** Opening Data to use block **

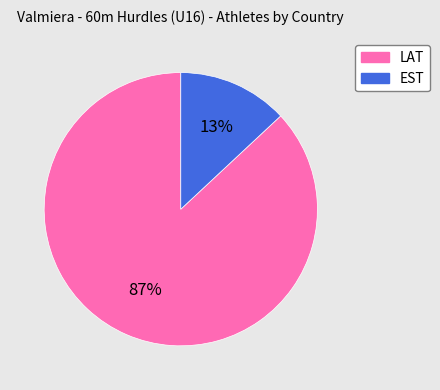

True or false: LAT accounts for 87% of the total.

True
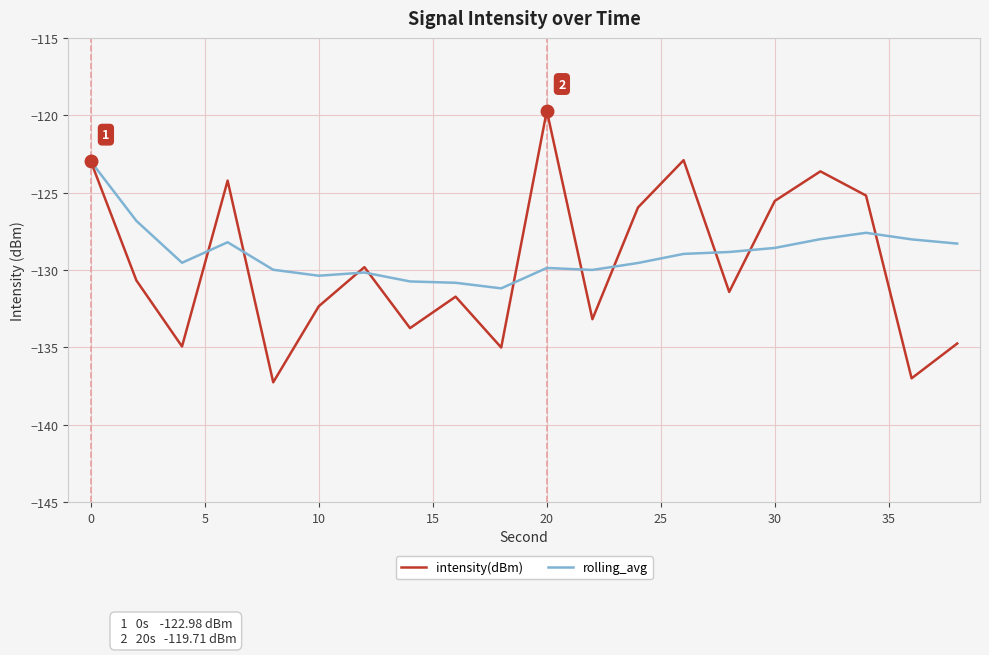

Is this an area chart (filled region under the line)?

No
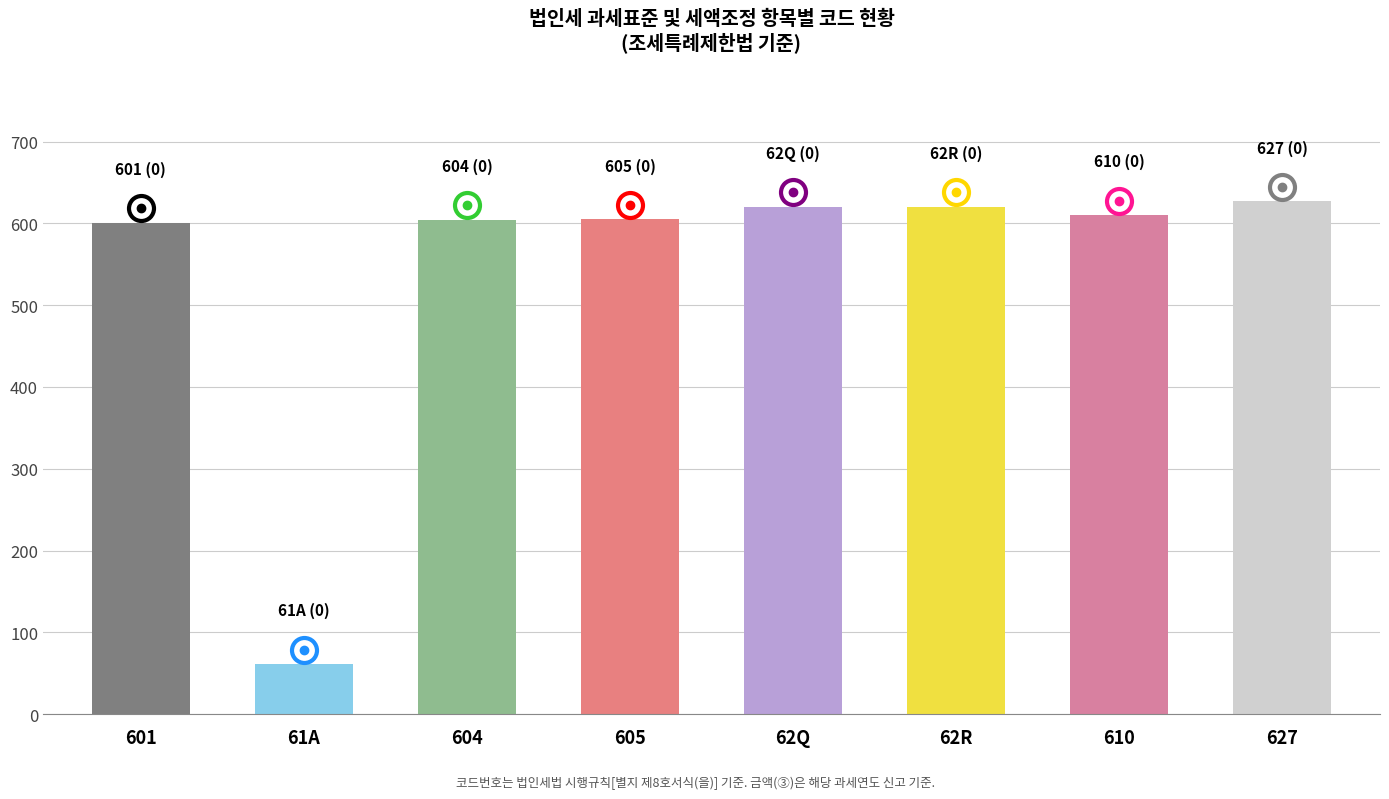

What is the label of the 2nd bar from the right?

610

** Closing Data to use block **

### What to do
Reproduce the text of every entry above word for word, leaving out the pictures.

### The completed task
True or false: LAT accounts for 87% of the total.

True

Is this an area chart (filled region under the line)?

No

What is the label of the 2nd bar from the right?

610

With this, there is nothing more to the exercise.